According to the notes, what does the chapter emphasize in several places about recovery?
*** Text shown ***
This really shouldn’t be so radical! The fact that people don’t seem to grasp basic human decency is appalling. Utterly astounding that basic courtesy can lead to vast improvements in interpersonal relationships does unrecognized. Talk to people. Use their names. Listen to what they’re saying – they typically know their own lives better than you do. They live them after all. They live with their minds/bodies every day. You don’t.
In general, I think it’s important that this chapter emphasizes in several places that recovery is rarely linear. Relapses happen. Something can trigger an anxiety attack or a nervous breakdown. The important fact is that we’re trying to recover and working toward recovery, and a little support from our supposed professionals and a sense of community can go a long way.
Notes on The Yellow Wallpaper
The whole “doctor knows best” trop really needs to be modified. The doctor may know how to treat maladies, but they don’t know what the patient actually lives through. They need to listen to their patients to have any hope of success. The patient knows their own body/mind. They live with it. Every day. The doctor doesn’t. Even in the case of The Yellow Wallpaper, the doctor husband and doctor brother don’t live with the patient day in and day out. The husband is away during the days and sometimes even away overnight. So he’s not there day in and day out.
*** End of Text shown ***
*** Provided records ***
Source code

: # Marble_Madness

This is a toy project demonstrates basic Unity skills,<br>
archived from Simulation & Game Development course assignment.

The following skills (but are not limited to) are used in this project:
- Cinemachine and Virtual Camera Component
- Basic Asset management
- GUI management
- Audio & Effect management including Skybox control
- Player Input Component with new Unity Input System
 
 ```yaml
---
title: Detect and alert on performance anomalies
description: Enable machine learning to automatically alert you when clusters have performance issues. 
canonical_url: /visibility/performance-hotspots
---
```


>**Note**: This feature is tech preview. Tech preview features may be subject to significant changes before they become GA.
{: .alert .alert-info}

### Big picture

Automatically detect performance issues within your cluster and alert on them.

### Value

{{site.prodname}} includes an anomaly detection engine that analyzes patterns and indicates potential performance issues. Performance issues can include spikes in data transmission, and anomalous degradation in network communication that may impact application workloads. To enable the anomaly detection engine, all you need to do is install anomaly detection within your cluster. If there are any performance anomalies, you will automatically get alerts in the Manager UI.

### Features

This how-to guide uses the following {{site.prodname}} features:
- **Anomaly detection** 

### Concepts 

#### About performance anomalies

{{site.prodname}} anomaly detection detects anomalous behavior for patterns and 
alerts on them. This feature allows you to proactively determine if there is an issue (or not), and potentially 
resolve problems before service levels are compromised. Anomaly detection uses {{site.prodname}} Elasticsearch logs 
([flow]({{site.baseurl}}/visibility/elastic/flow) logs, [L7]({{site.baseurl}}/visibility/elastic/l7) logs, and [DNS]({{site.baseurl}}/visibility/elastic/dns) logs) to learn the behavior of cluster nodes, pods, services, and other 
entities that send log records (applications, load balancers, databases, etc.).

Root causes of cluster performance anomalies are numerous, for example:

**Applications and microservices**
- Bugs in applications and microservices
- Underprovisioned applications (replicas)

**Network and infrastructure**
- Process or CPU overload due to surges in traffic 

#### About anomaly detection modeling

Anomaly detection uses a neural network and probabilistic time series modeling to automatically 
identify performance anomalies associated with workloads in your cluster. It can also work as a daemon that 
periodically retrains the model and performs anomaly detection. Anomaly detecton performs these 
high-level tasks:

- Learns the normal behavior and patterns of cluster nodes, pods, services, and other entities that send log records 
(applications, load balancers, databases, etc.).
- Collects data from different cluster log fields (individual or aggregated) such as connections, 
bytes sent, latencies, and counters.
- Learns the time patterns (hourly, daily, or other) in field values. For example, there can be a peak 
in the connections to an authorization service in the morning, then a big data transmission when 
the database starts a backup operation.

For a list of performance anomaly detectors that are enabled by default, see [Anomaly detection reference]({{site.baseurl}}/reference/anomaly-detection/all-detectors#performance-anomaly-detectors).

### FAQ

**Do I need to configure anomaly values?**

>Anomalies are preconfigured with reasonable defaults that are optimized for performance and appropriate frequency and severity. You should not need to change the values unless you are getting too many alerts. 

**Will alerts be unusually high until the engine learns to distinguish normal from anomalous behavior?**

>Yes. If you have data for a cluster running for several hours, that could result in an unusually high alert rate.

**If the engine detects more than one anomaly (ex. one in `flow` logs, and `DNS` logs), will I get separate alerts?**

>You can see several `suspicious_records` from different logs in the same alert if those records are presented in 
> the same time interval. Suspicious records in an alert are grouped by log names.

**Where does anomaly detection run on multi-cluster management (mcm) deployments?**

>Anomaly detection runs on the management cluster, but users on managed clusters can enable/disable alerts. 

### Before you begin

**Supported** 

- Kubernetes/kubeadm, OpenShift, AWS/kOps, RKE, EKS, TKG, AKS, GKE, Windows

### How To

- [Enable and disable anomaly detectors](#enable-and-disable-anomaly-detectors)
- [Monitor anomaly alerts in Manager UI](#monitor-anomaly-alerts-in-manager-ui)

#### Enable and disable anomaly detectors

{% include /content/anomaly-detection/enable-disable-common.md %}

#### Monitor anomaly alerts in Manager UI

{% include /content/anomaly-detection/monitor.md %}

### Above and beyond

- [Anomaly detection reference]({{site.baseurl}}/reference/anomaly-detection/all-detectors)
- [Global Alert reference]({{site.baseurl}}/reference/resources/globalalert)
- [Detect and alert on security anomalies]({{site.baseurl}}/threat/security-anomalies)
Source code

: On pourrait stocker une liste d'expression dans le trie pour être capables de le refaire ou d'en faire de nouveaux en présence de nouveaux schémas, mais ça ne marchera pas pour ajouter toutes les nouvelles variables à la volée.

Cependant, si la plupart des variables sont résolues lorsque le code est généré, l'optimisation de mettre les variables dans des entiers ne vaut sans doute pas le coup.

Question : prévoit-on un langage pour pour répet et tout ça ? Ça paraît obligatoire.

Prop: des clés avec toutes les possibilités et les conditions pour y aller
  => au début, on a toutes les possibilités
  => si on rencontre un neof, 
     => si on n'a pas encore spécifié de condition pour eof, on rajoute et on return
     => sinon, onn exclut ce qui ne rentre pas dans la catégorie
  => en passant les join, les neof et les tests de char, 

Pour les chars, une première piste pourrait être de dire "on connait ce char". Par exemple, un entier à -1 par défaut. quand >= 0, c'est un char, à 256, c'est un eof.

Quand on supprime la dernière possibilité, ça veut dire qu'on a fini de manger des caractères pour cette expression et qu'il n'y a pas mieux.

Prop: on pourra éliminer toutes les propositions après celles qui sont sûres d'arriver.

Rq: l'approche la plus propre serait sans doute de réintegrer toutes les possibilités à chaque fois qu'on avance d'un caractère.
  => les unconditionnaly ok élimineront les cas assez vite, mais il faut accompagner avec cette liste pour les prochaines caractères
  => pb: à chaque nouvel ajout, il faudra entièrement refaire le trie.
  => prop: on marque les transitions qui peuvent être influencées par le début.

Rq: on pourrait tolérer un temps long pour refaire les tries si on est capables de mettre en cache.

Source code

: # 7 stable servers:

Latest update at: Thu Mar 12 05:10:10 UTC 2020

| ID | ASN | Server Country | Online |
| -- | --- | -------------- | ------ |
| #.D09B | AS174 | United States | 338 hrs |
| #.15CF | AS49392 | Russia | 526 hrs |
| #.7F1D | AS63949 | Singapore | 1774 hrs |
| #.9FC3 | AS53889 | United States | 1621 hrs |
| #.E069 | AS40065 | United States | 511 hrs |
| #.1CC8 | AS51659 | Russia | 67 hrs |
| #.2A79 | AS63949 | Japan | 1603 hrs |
*** End of Provided records ***
*Your solution:* That recovery is rarely linear.